● THE TASK
Repeat the data in full and exactly. Leave the pictures out.

● SOURCE DATA
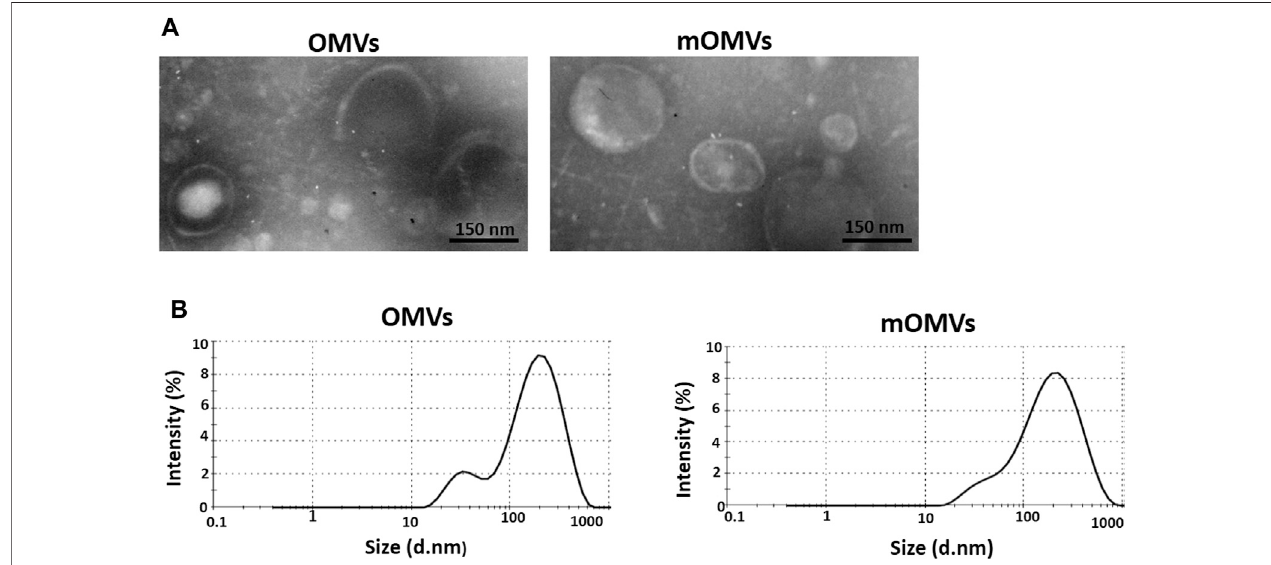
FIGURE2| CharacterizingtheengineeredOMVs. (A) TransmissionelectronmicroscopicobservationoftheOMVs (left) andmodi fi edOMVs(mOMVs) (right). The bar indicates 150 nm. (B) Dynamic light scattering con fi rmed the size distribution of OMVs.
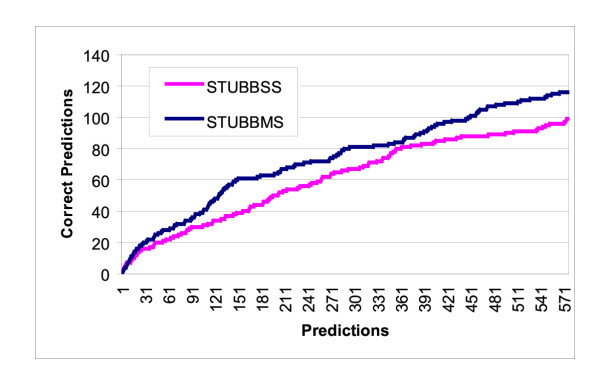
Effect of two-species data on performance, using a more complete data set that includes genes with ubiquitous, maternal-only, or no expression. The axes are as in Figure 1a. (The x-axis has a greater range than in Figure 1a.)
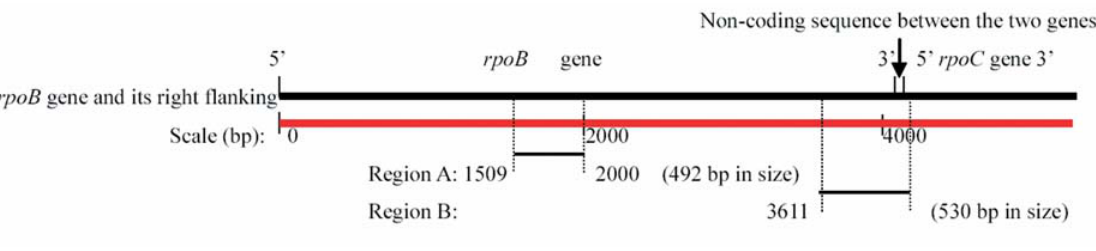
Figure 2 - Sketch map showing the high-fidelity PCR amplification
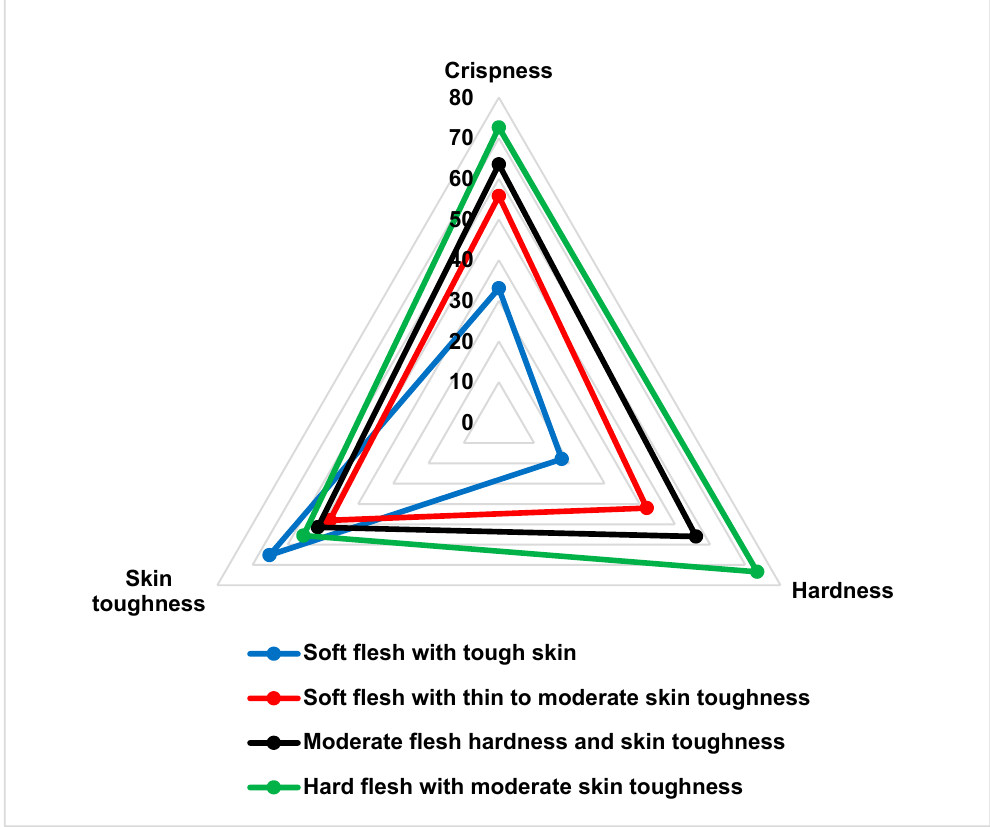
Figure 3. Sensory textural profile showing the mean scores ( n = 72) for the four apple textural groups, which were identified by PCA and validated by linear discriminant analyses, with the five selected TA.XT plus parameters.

● SOLUTION
FIGURE2| CharacterizingtheengineeredOMVs. (A) TransmissionelectronmicroscopicobservationoftheOMVs (left) andmodi fi edOMVs(mOMVs) (right). The bar indicates 150 nm. (B) Dynamic light scattering con fi rmed the size distribution of OMVs.
Effect of two-species data on performance, using a more complete data set that includes genes with ubiquitous, maternal-only, or no expression. The axes are as in Figure 1a. (The x-axis has a greater range than in Figure 1a.)
Figure 2 - Sketch map showing the high-fidelity PCR amplification
Figure 3. Sensory textural profile showing the mean scores ( n = 72) for the four apple textural groups, which were identified by PCA and validated by linear discriminant analyses, with the five selected TA.XT plus parameters.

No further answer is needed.